# Not drinking much



## soratosjc (Jul 8, 2013)

My 4 girls free range most of the day in our yard. It has been super hot and muggy here recently but I haven't had to refill their water. I have a few pots in the yard that the sprinklers water at night that don't drain and I have noticed the girls drinking from there a few times recently. Should I be concerned about their water intake? They are super healthy 10 week old pullett.


----------



## GratefulGirl (Sep 10, 2012)

Mine aren't drinking much either & it's been blazing hot here!


----------



## Bee (Jun 20, 2013)

I wouldn't worry too much, particularly if they are free ranging. A lot of moisture is found in what they are eating right now with the plethora of juicy bugs out on forage right now. 

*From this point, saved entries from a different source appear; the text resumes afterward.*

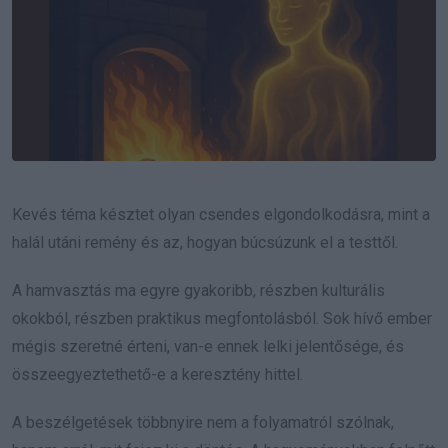
Kevés téma késztet olyan csendes elgondolkodásra, mint a
halál utáni remény és az, hogyan búcsúzunk el a testtől.
A hamvasztás ma egyre gyakoribb, részben kulturális
okokból, részben praktikus megfontolásból. Sok hívő ember
mégis szeretné érteni, van-e ennek lelki jelentősége, és
összeegyeztethető-e a keresztény hittel.
A beszélgetések többnyire nem a folyamatról szólnak,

I have a group of youngsters that live and forage far from the water source all day and I have never seen them at the water pan in all these months...I'm assuming they access it now and again, but I've never seen them.


----------



## soratosjc (Jul 8, 2013)

Thank you! And drinking stagnant water from the sprinklers is ok too? I know how important clean fresh water is!


----------



## Bee (Jun 20, 2013)

They seem to prefer it! Yes...I've seen dogs and chickens alike be given fresh water on a hot day and they'll walk over to an old mud puddle and drink like they've never seen water for weeks and this is the last oasis.  Cats, at least, seem to prefer fresh water over warm, old, scummy water..... 

As long as you have fresh water available, I wouldn't worry...they are often strange in their actions.


----------



## GratefulGirl (Sep 10, 2012)

Funny you mentioned this I just experienced it today. Mine have fresh water twice a day sometimes but I saw them preferring dirty water sitting in a puddle! Go figure!


----------